Your tasks —
• a. In the passage on Sancho's letter, in which book is the letter said to have been reprinted?
• b. Reproduce word for word the portion of the passage on Sancho's letter that opens with the words containing "The letter is" and closes with "its entire history.".

A contemporary account, in a letter by Ignatius Sancho written from Charles Street dated this Tuesday, 6 June and reprinted in Xavier Baron’s exhaustive London 1066-1914, complains that “in the midst of the most cruel and ridiculous confusion, I am now set down to give you a very imperfect sketch of the maddest people that the maddest times were ever plagued with … There is at this present moment at least a hundred thousand poor, miserable, ragged rabble, from twelve to sixty years of age, with blue cockades in their hats, besides half as many women and children, all parading the streets, the Bridge, the Park, ready for any and every mischief. Gracious God, what’s the matter now? I was obliged to leave off, the shouts of the mob, the horrid clashing of swords, and the clutter of a multitude in swiftest motion drew me to the door where every one in the street was employed in shutting up shop. It is now just five o’clock, the ballad mongers are exhausting their musical talents with the downfall of Popery, Sandwich and North … This instant about two thousand liberty boys are swearing and swaggering by with large sticks, thus armed in hopes of meeting with the Irish chairmen and labourers. All the Guards are out and all the horse, the poor fellows are just worn out for want of rest, having been on duty ever since Friday. Thank heavens, it rains.”

The letter is interesting because of its rush and immediacy, and it is worth noting, for example, that the correspondent writes of the demonstrators being “poor, miserable, ragged”; in more scathing terms Dickens describes them as “the Scum and refuse” of the city. So here we have a vast army of the disadvantaged and the dispossessed turning upon the city with fire and vengeance. If ever London came close to a general conflagration, this was the occasion. It was the most significant rebellion of the poor in its entire history.

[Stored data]

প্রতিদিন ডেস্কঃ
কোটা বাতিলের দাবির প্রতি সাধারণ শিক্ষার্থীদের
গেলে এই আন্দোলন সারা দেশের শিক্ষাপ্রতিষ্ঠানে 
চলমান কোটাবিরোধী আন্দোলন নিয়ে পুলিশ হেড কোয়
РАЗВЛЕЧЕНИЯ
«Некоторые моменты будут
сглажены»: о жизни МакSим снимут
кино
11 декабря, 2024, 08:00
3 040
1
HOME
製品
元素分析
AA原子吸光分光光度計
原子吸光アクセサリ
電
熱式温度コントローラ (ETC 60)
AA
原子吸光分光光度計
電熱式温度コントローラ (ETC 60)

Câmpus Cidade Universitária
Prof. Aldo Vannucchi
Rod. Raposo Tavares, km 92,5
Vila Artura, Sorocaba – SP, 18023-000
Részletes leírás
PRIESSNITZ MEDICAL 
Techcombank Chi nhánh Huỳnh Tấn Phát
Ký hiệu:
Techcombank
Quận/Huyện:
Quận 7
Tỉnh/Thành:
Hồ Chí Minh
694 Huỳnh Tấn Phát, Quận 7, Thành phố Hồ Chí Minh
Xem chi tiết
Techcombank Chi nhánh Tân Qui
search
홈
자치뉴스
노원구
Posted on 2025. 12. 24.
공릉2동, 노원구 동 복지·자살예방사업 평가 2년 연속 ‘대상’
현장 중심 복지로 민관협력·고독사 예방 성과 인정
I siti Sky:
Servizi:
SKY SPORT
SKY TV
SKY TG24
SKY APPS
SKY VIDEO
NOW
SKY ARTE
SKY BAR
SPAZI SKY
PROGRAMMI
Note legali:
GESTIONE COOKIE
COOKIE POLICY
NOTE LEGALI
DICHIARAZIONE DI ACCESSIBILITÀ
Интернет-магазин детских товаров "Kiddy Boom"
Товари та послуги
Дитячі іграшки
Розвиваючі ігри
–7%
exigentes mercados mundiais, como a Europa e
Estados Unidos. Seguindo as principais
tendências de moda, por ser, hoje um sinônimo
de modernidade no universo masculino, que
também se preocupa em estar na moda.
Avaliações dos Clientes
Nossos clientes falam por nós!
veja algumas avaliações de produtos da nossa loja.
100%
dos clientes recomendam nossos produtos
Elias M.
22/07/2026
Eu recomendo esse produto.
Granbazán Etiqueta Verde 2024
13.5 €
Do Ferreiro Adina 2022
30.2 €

Answers by item —
• a. Xavier Baron's London 1066-1914.

• b.
The letter is interesting because of its rush and immediacy, and it is worth noting, for example, that the correspondent writes of the demonstrators being “poor, miserable, ragged”; in more scathing terms Dickens describes them as “the Scum and refuse” of the city. So here we have a vast army of the disadvantaged and the dispossessed turning upon the city with fire and vengeance. If ever London came close to a general conflagration, this was the occasion. It was the most significant rebellion of the poor in its entire history.